An obvious first point of comparison centers on differences between the samples and model specifications. Despite differences across the Schmitt et al. (2017) and the Ellis et al. (2021) samples in terms of demographic makeup (e.g., fewer English Language Learners in the STAR dataset) and age (i.e., older children at baseline in the Pathways data set), results from the original study were largely replicated. Moreover, the Schmitt et al. results were replicated when analyses across the studies included different covariates (e.g., only age was used in the Ellis et al. study). Given that the non-replication in the Ellis et al. paper with regard to magnitude only occurred on autoregressive paths, we note the potential for alternative models for estimating longitudinal associations. First, in the original analyses we also conducted latent growth curves. Second, in some of our prior studies, we have modeled within-child change using child fixed effects (e.g., McClelland et al., 2014). It is possible that alternative modeling specifications would have led to different results in the Ellis et al. paper with regard to the autoregressive paths and potentially the significance levels for the bidirectional paths. Indeed, as noted in Ellis et al., the large correlations between the latent EF and math variables at baseline in the STAR and Pathways data may have contributed to the lack of an autoregressive math effect. Going forward, we strongly encourage replication of specific analyses but also multi-analytic approaches with rigorous robustness and sensitivity checks within studies to better examine longitudinal associations among these constructs.

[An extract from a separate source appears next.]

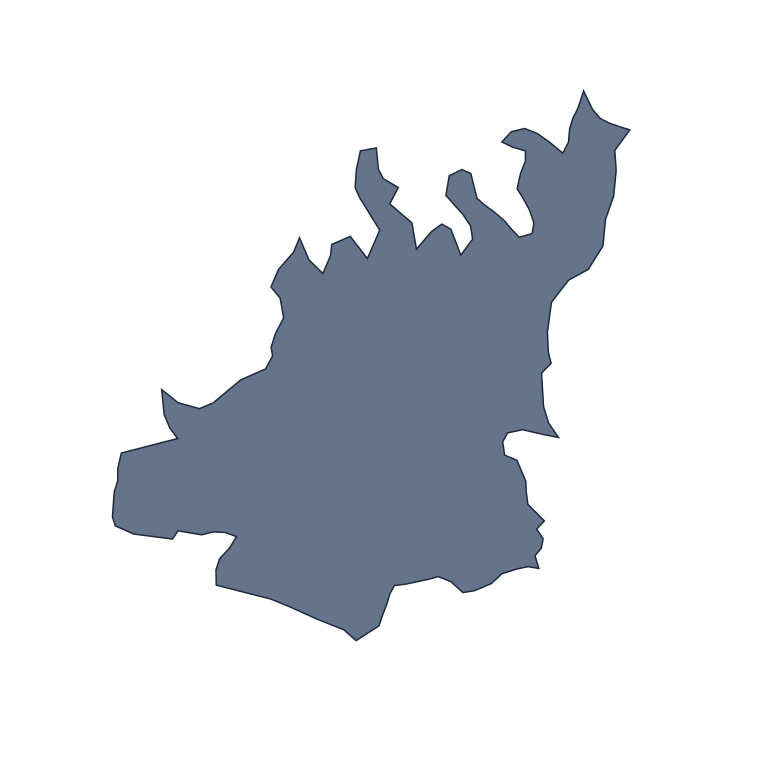 Braga, Rio Grande do Sul, Brazil, rotated 78°
{"feature_id": "56859067B42324023180319", "entity_name": "Braga", "entity_type": "district", "adm_level": 2, "iso_a3": "BRA", "parent_name": "Brazil", "parent_adm1": "Rio Grande do Sul", "projection": "albers", "projection_center": [-53.757, -27.581], "detail": "fine", "context": "isolated", "style": "filled", "palette": "slate", "viewbox_px": 768, "rotation_deg": 78, "n_neighbors": 0, "source": "geoboundaries", "source_scale": "gbopen_adm2", "svg_char_len": 1980}
<svg xmlns="http://www.w3.org/2000/svg" viewBox="0 0 768 768"><g transform="rotate(78 384 384)"><path d="M186.0,371.4L196.4,369.2L232.6,356.2L257.9,374.2L232.6,386.3L236.6,406.1L247.3,409.6L263.2,420.8L247.0,431.6L223.4,436.2L236.2,445.0L250.0,463.4L265.7,474.4L278.4,467.7L298.5,468.4L311.9,479.6L324.5,486.7L333.5,487.2L344.6,496.7L350.2,523.3L366.9,555.0L369.7,569.7L359.4,589.4L343.3,602.6L368.4,605.4L382.7,602.6L394.4,597.2L396.9,655.3L411.5,662.0L423.5,664.6L433.3,670.2L446.5,674.1L457.8,677.3L467.0,676.3L478.8,659.8L491.7,623.1L484.8,616.0L493.6,593.7L493.2,581.6L496.1,570.4L502.6,560.0L512.4,569.3L520.6,581.0L530.9,587.0L545.9,589.9L570.8,539.5L582.1,522.9L599.7,498.9L607.8,486.8L616.0,474.5L629.2,464.6L619.5,439.1L609.7,433.4L599.8,426.9L590.6,422.0L583.3,415.7L584.3,404.7L584.3,394.5L584.3,381.8L583.7,371.0L591.2,359.7L604.4,350.2L605.0,338.6L601.5,320.4L594.1,308.1L592.6,292.7L592.6,281.1L596.6,270.9L583.4,272.0L577.2,264.2L568.4,260.5L557.7,264.8L551.2,255.6L531.6,268.3L518.2,267.2L508.5,265.5L486.4,269.8L478.6,280.8L465.2,279.9L457.5,273.2L457.5,258.1L466.7,238.2L472.6,224.4L456.4,231.1L439.1,232.6L406.1,227.6L398.5,216.2L386.6,216.6L367.4,213.4L338.9,203.2L331.0,193.9L320.7,181.6L314.4,160.4L294.6,141.2L268.9,133.0L247.8,120.2L223.3,112.5L203.6,109.7L186.5,90.7L181.5,99.7L175.6,109.5L169.3,117.2L158.9,122.9L138.8,127.8L154.5,136.9L163.3,144.0L173.1,149.4L185.9,153.3L195.3,161.1L181.5,172.1L170.6,182.3L163.3,193.3L163.7,207.1L171.8,218.4L179.1,208.9L185.4,197.2L195.2,199.3L206.5,206.7L220.8,213.2L229.7,209.9L243.5,205.6L257.6,203.9L267.6,207.8L268.6,221.2L258.2,227.6L249.4,232.2L239.6,239.7L229.3,248.8L221.8,254.4L208.6,254.9L196.1,255.3L190.4,263.3L193.9,276.9L212.4,284.3L234.7,271.5L247.3,266.5L260.7,267.2L273.9,282.1L246.5,286.4L239.6,294.2L244.8,305.9L258.8,324.2L232.2,323.2L209.0,340.9L194.8,329.2L183.0,342.0L172.8,344.8L151.5,342.4L151.0,358.6L168.4,366.4L186.0,371.4Z" fill="#64748b" stroke="#1e293b" stroke-width="1.5"/></g></svg>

As highlighted by the different interpretations offered here and by Ellis et al. (2021), how best to determine the success of a replication study when there are substantial differences in methodological approaches remains an open question. Measurement of key variables and sample characteristics are often consequential factors that influence results. Ellis et al. note issues of measurement as one potential reason for (what they interpret to be) lack of replication of our bidirectional links between EF and math. We agree that the type and frequency of measurement is a critical issue particularly when assessing developmental change in young children. Significant changes in children’s experiences as well as rapid growth in EF and academic skills typically occur over the course of a 12-month period. Having just one measurement point per year as was the case in the STAR and Pathways data may not be sufficient for uncovering the temporal processes (i.e., bidirectionality) connecting EF and academic development. Indeed, the Schmitt et al. (2017) data set had four time points (e.g., every 6 months) and thus may have been better suited to identify bidirectionality.
In summary, we believe that the Ellis et al. (2021) study replicated the majority of findings in the Schmitt et al. (2017) study. Moving forward, we recommend that replication research use multi-method approaches, focus on reporting and interpreting effect sizes and standard errors (in addition to p values), and include sufficient frequency and measurement of constructs over time.